Histoire
août 12, 2026
La victoire de Tafoya à la primaire républicaine redonne espoir au GOP — mais le Minnesota reste une épreuve difficile
Michele Tafoya a remporté l’investiture républicaine au Sénat dans le Minnesota, dynamisant un parti déterminé à mettre fin à sa série de défaites à l’échelle de l’État. Mais sa notoriété nationale et son message conservateur se heurtent à un environnement difficile pour l’élection générale.
La victoire de Michele Tafoya à la primaire républicaine pour le Sénat offre aux conservateurs du Minnesota leur ouverture la plus nette depuis des années — mais elle place aussi une candidate, soutenue au niveau national et novice en politique, dans un État où le GOP peine à gagner à l’échelle de l’État.
Tafoya a battu le candidat soutenu par le parti au niveau de l’État, Adam Schwarze, ainsi que plusieurs autres challengers, s’imposant comme la candidate préférée des républicains nationaux. Avec 15 % des bulletins dépouillés, elle devançait Schwarze 51 % à 22 %, tandis que Royce White et Tom Weiler restaient à la traîne. Son avantage reflétait plus que la simple reconnaissance de son nom : elle menait le peloton en matière de collecte de fonds et est entrée dans la course avec le soutien du National Republican Senatorial Committee. L’argument conservateur est simple : Tafoya est considérée comme le meilleur atout du parti pour mettre fin à une traversée du désert à l’échelle de l’État qui remonte à 2006, et à une disette au Sénat qui remonte à 2002. La source de campagne met également en avant son parcours de journaliste NFL, quatre fois lauréate d’un Emmy, et de chroniqueuse politique axée sur la « responsabilité, l’intégrité et un leadership qui place la famille en premier ».1
Pourtant, la primaire a mis en lumière une tension familière au sein du GOP du Minnesota. Schwarze bénéficiait du soutien institutionnel du parti, tandis que Tafoya offrait une visibilité plus large et une apparente capacité à séduire l’électorat général. Sa plateforme — centrée sur la fraude, l’immigration et l’économie — pourrait mobiliser les électeurs républicains, mais il sera plus difficile de la traduire en majorité à l’échelle de l’État. Elle a défendu les tarifs du président Donald Trump tout en reconnaissant les dommages à court terme pour les agriculteurs, a soutenu des modifications du programme de visas H-2A et s’est opposée à l’amnistie. Trump demeure impopulaire dans le Minnesota, et l’inquiétude économique pourrait affaiblir le soutien républicain parmi les électeurs ruraux.

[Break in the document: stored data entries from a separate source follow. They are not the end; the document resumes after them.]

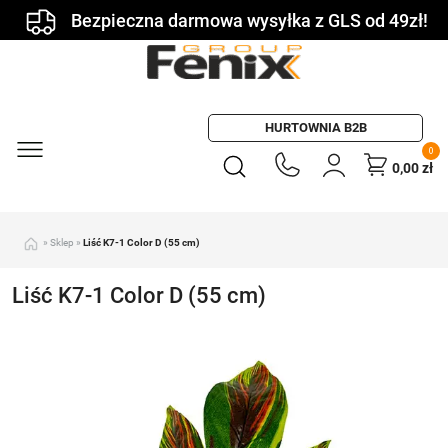
Bezpieczna darmowa wysyłka z GLS od 49zł!
HURTOWNIA B2B
0
0,00
zł
»
Sklep
»
Liść K7-1 Color D (55 cm)
Liść K7-1 Color D (55 cm)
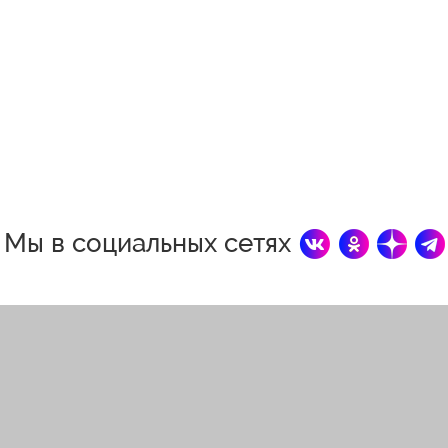
Мы в социальных сетях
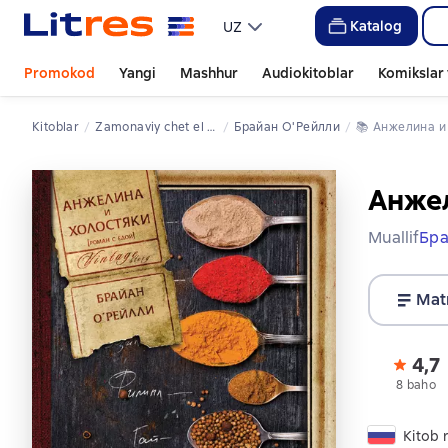
Katalog
UZ
Promokod
Yangi
Mashhur
Audiokitoblar
Komikslar 
Kitoblar
zamonaviy chet el adabiyoti
Брайан О'Рейлли
📚 
Анжелина и
Анжел
Muallif
Бра
Mat
4,7
8 baho
Kitob r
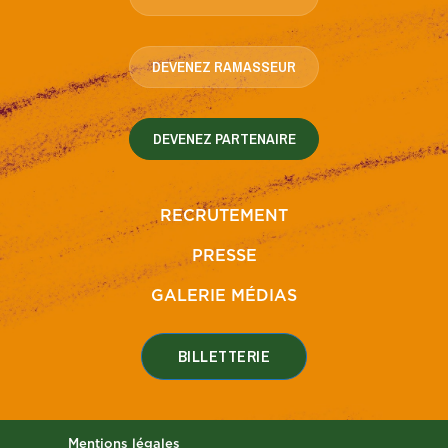
DEVENEZ RAMASSEUR
DEVENEZ PARTENAIRE
RECRUTEMENT
PRESSE
GALERIE MÉDIAS
BILLETTERIE
Mentions légales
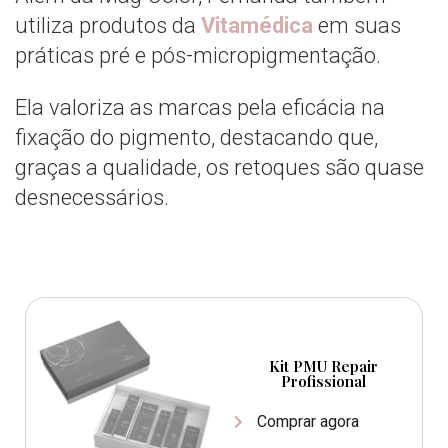
utiliza produtos da
Vitamédica
em suas
práticas pré e pós-micropigmentação.
Ela valoriza as marcas pela eficácia na
fixação do pigmento, destacando que,
graças a qualidade, os retoques são quase
desnecessários.
Kit PMU Repair
Profissional
Comprar agora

Le récit libéral présente moins Tafoya comme une véritable candidate de terrain disputé que comme une championne de la guerre culturelle, la saluant comme « brillante et belle » et affirmant qu’elle promet de « ÉCRASER la fraude ».2 Cet enthousiasme met en évidence le contraste : les conservateurs voient en elle une candidate potentiellement compétitive, tandis que le récit opposé met en avant la célébrité, l’identité partisane et la politique de l’ère Trump. Tafoya affrontera désormais la candidate démocrate Peggy Flanagan, l’élection générale permettant de vérifier si la visibilité peut l’emporter sur l’ancrage durable des démocrates dans le Minnesota.